[RECORDS PROVIDED — start]
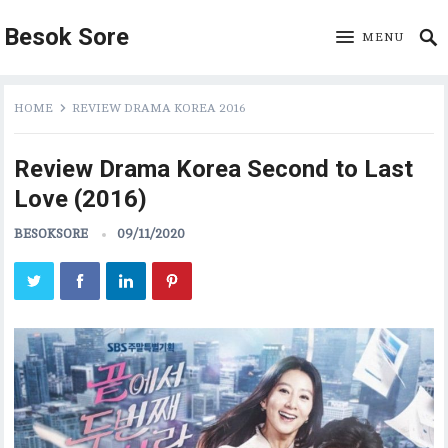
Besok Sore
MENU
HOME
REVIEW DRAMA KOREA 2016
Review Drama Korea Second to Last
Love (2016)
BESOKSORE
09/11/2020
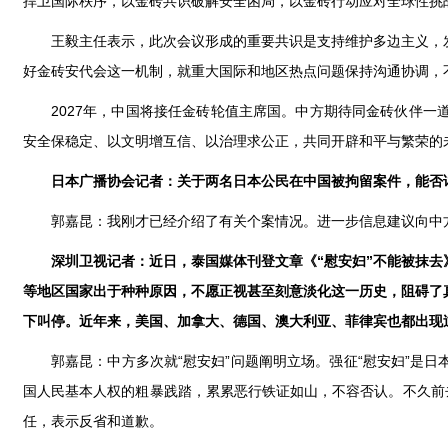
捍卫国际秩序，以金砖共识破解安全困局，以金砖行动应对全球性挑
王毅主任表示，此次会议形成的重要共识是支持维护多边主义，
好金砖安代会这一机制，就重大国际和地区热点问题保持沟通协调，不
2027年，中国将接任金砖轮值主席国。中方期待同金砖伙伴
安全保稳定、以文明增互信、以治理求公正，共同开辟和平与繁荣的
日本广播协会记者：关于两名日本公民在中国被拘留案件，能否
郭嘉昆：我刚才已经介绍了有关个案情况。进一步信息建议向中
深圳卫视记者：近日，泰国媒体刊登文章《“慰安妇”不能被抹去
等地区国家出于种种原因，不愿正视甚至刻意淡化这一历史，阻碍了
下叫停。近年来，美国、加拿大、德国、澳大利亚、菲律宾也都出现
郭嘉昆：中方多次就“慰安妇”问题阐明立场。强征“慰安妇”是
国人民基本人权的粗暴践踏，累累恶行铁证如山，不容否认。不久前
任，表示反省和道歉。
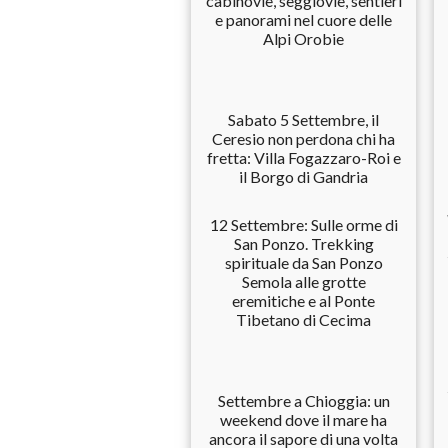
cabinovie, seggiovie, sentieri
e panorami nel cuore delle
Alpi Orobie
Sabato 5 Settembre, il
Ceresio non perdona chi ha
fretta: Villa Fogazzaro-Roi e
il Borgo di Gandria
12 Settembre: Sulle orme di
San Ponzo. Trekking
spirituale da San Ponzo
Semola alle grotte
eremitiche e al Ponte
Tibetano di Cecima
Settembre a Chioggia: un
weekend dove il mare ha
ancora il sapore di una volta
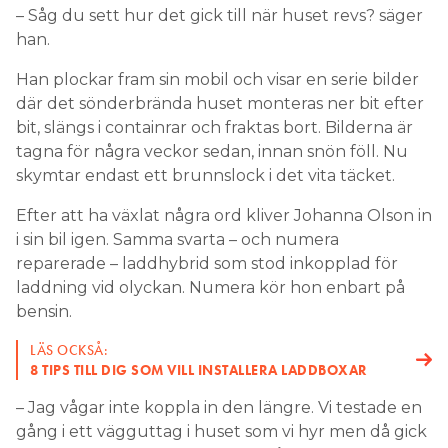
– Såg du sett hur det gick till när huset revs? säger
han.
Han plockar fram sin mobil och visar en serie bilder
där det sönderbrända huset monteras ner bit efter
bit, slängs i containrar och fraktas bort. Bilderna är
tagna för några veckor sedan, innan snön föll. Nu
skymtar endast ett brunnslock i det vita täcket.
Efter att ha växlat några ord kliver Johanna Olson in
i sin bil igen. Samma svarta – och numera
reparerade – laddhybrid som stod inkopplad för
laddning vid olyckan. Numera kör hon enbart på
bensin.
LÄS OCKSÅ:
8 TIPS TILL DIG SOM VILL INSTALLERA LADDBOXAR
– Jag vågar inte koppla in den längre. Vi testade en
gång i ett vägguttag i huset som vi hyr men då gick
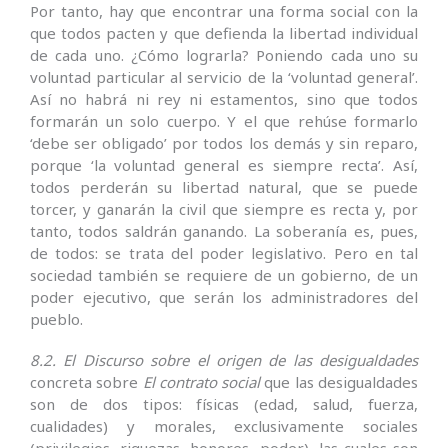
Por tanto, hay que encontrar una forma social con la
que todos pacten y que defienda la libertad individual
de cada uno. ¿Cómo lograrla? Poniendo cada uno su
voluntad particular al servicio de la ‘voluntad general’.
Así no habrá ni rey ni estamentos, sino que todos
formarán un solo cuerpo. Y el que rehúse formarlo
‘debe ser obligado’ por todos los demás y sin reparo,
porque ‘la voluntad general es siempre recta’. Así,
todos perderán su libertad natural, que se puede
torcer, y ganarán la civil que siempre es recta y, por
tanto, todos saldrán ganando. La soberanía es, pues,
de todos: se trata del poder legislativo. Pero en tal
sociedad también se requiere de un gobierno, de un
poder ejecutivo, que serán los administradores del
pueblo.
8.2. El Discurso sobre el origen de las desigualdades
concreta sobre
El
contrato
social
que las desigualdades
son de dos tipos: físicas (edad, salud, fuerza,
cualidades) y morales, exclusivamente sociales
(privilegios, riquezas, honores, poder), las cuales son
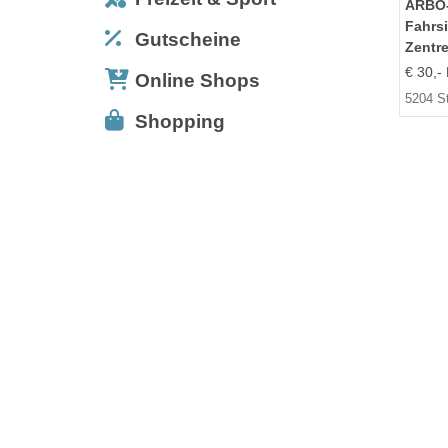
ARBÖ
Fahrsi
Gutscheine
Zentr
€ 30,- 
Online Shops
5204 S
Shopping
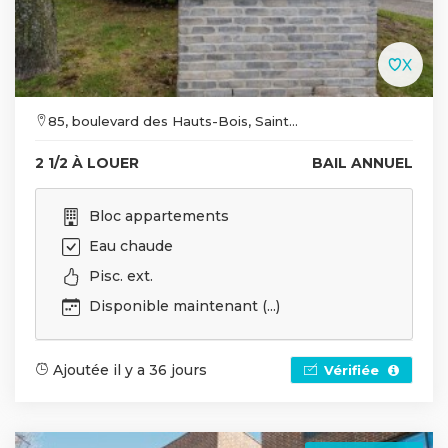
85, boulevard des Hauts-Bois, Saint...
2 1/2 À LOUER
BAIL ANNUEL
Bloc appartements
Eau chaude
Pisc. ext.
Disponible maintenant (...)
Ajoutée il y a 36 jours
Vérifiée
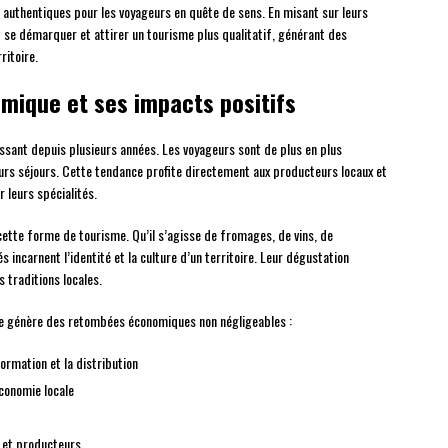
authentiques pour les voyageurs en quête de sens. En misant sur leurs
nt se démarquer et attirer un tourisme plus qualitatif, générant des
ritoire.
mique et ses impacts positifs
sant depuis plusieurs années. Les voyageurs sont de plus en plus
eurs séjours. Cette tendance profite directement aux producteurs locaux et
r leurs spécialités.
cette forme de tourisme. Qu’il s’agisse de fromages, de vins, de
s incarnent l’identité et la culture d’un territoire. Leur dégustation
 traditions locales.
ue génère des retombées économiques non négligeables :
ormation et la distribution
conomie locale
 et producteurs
[RECORDS PROVIDED — finish]
[RECORDS PROVIDED — start]
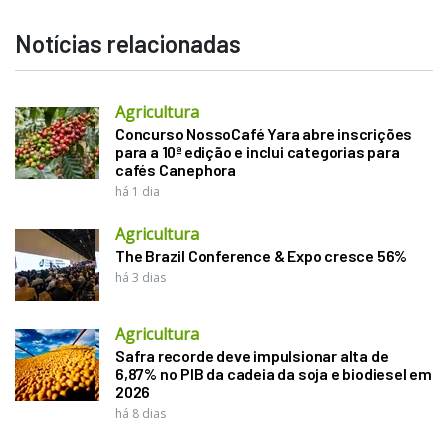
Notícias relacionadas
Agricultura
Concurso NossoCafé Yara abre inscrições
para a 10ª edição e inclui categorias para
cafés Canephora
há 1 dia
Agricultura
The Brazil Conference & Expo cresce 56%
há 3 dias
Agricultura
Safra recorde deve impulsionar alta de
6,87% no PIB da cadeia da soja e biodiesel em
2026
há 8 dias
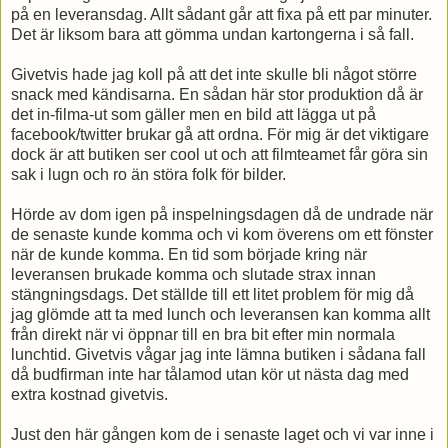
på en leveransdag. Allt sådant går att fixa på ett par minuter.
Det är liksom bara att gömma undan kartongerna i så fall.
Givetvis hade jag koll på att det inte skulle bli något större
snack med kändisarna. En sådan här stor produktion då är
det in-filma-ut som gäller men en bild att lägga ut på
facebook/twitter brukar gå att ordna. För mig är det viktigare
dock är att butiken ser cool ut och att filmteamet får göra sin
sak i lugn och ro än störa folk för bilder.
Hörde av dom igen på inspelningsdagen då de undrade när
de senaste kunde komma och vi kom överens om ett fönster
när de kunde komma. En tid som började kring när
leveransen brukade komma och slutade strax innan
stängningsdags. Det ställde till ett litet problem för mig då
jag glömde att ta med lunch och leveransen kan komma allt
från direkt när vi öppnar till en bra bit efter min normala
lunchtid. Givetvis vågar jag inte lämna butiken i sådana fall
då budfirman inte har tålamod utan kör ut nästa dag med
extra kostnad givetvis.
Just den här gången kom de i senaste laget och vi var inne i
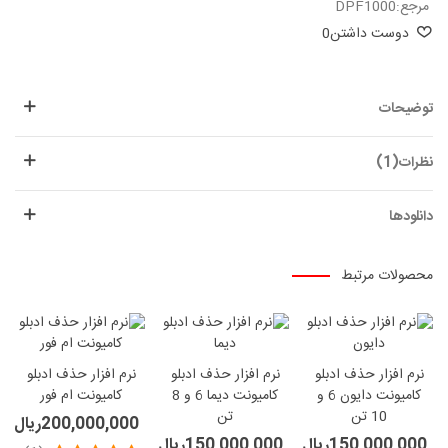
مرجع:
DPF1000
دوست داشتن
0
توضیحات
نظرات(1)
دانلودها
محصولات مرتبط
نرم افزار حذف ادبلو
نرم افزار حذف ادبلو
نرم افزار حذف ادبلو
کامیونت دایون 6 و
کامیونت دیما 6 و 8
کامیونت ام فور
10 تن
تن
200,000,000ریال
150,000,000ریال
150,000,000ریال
[RECORDS PROVIDED — finish]
[RECORDS PROVIDED — start]
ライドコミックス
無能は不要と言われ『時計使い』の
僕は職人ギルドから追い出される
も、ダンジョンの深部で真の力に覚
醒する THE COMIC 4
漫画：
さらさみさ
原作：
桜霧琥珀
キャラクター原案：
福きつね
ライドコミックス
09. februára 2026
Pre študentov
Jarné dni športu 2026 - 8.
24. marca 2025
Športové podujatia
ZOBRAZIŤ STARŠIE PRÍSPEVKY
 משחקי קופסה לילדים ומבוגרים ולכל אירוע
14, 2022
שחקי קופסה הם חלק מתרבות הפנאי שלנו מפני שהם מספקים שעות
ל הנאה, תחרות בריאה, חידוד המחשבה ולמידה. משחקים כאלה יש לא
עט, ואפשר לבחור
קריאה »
[RECORDS PROVIDED — finish]
• WORK INSTRUCTIONS: Above are some records; extract exactly the lines from the one containing "Por tanto, hay" through the one containing "conomie locale" and drop the pictures.

• OUTPUT FOR THIS TASK:
Por tanto, hay que encontrar una forma social con la
que todos pacten y que defienda la libertad individual
de cada uno. ¿Cómo lograrla? Poniendo cada uno su
voluntad particular al servicio de la ‘voluntad general’.
Así no habrá ni rey ni estamentos, sino que todos
formarán un solo cuerpo. Y el que rehúse formarlo
‘debe ser obligado’ por todos los demás y sin reparo,
porque ‘la voluntad general es siempre recta’. Así,
todos perderán su libertad natural, que se puede
torcer, y ganarán la civil que siempre es recta y, por
tanto, todos saldrán ganando. La soberanía es, pues,
de todos: se trata del poder legislativo. Pero en tal
sociedad también se requiere de un gobierno, de un
poder ejecutivo, que serán los administradores del
pueblo.
8.2. El Discurso sobre el origen de las desigualdades
concreta sobre
El
contrato
social
que las desigualdades
son de dos tipos: físicas (edad, salud, fuerza,
cualidades) y morales, exclusivamente sociales
(privilegios, riquezas, honores, poder), las cuales son
ARBÖ
Fahrsi
Gutscheine
Zentr
€ 30,- 
Online Shops
5204 S
Shopping
85, boulevard des Hauts-Bois, Saint...
2 1/2 À LOUER
BAIL ANNUEL
Bloc appartements
Eau chaude
Pisc. ext.
Disponible maintenant (...)
Ajoutée il y a 36 jours
Vérifiée
authentiques pour les voyageurs en quête de sens. En misant sur leurs
nt se démarquer et attirer un tourisme plus qualitatif, générant des
ritoire.
mique et ses impacts positifs
sant depuis plusieurs années. Les voyageurs sont de plus en plus
eurs séjours. Cette tendance profite directement aux producteurs locaux et
r leurs spécialités.
cette forme de tourisme. Qu’il s’agisse de fromages, de vins, de
s incarnent l’identité et la culture d’un territoire. Leur dégustation
 traditions locales.
ue génère des retombées économiques non négligeables :
ormation et la distribution
conomie locale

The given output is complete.